Ribosome Profiling and Translatome Sequencing of the Anterior Cingulate Cortex of Suicide Completers with a History of Early Life Adversity

Amanda Brown, Laura Fiori, J.F Théroux, Gustavo Turecki

Department of Human Genetics, Affiliated with the Douglas Mental Health University Institute

Degree program and level : MSc. 1

Name of Supervisor: Dr. Gustavo Turecki

Keywords: Suicide/Depression Research, Ribosome Profiling, Epigenetics

Ribosome profiling (riboseq) is a next generation sequencing technique that captures and profiles ribosomal footprints (RPFs): the fragments of the mRNA transcriptome that are contained under ribosomes as translation occurs (also known as the translatome). This allows riboseq to identify actively translated mRNA regions: and therefore discrepancies between the translatome and transcriptome (or genome) that are sites of epigenetic regulation. This is of great potential benefit to the study of psychiatric conditions where epigenetic changes are implicated in their phenotype, such as suicide completion, particularly when coupled with early life adversity (ELA). Transcriptomic research has found several genes to be differently methylated in ELA/suicides compared to healthy controls and non-ELA/suicides, particularly in brain areas such as the anterior cingulate cortex (ACC). However, translatomic research verifying altered proteins synthesis levels at these differently methylated sites has thus far been unexplored, and could be used further elucidate the epigenetic mechanisms underlying how ELA contributes to suicide. Furthermore, riboseq of non-tumor human brain tissue appears to be unreported in literature due to difficulty with preserving the process in vivo.

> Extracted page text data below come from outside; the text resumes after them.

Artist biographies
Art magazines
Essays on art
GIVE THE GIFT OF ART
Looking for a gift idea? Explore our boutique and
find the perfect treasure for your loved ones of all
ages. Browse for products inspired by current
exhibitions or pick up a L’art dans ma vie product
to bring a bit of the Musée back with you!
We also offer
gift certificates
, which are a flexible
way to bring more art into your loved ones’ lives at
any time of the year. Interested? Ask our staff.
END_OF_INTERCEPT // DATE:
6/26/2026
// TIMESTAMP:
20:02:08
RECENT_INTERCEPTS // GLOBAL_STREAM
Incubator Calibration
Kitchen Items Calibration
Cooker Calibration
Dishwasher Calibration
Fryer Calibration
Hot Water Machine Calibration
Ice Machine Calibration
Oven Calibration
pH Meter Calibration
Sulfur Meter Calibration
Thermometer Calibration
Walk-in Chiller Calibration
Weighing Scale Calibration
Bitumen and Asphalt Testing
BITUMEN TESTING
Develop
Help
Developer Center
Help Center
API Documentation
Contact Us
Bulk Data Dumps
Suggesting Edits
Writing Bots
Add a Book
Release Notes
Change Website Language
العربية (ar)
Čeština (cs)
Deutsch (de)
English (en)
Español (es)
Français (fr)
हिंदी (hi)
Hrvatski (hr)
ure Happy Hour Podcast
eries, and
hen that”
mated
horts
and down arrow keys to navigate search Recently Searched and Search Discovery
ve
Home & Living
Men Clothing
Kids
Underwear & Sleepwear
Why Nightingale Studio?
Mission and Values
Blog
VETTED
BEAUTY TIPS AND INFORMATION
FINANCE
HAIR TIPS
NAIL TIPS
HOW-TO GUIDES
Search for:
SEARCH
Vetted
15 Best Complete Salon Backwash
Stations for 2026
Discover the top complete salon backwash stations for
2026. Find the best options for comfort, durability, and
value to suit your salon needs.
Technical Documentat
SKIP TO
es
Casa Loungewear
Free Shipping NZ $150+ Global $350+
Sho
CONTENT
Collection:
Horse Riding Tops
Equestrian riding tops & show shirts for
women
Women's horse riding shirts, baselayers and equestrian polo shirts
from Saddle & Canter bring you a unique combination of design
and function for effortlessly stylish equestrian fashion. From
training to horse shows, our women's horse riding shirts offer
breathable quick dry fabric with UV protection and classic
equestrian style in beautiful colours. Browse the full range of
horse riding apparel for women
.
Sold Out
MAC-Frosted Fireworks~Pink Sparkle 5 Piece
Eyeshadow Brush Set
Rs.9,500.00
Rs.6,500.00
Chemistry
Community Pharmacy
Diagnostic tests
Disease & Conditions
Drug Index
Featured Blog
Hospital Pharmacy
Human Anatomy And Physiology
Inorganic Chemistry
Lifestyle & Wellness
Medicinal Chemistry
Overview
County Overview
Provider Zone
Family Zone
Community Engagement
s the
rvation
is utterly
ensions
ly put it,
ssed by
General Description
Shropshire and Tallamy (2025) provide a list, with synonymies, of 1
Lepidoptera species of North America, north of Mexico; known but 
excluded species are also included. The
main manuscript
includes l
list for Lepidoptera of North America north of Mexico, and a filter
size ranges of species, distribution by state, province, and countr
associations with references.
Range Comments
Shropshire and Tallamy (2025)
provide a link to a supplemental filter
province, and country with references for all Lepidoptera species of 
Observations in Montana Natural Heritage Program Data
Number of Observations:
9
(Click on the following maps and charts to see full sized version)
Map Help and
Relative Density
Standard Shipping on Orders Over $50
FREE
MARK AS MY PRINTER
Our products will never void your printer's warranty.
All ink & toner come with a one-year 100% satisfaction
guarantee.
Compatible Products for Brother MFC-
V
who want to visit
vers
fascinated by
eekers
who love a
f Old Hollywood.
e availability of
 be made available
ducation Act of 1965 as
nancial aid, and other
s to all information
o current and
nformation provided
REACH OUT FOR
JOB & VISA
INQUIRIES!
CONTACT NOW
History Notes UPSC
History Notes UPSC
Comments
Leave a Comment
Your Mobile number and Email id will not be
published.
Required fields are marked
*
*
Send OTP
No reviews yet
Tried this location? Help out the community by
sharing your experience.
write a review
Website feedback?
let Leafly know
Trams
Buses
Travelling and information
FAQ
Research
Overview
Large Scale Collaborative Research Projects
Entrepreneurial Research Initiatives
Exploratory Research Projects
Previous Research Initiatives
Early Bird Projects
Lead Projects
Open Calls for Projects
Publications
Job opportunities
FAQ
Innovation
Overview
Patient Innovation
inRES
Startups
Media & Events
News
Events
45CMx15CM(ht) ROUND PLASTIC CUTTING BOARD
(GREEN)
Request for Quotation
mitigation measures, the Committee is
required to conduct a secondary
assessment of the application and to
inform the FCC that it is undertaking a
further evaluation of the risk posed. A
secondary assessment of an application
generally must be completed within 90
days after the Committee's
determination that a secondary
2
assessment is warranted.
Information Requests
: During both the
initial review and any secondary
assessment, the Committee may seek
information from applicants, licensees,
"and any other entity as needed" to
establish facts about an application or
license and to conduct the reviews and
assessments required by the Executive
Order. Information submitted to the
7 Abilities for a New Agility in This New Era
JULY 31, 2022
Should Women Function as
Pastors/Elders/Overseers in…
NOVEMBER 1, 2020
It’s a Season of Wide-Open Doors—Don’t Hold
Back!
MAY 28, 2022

I intend to create a novel riboseq procedure for RFP capture in human brain tissue, where sequencing will be completed on samples from the (ACC) with ELA/suicide, non-ELA/suicide, and healthy control cohorts. This riboseq procedure includes trials optimizing nuclease cocktails for RPF capture, amplification cycles, and RPF fragment purification. Procedure optimization is still ongoing: but early fragment size analysis suggests that certain nuclease cocktails are successful at capturing the characteristic ~30 bp RPF fragments compared to total RNA controls. This result is promising and supports the feasibility of RPF capture from human brain homogenate, to be further verified via coding enrichment analysis. I hypothesize that transcriptomic and translatomic differences will be found between ELA/suicide brains compared to both non-ELA/suicides and healthy controls.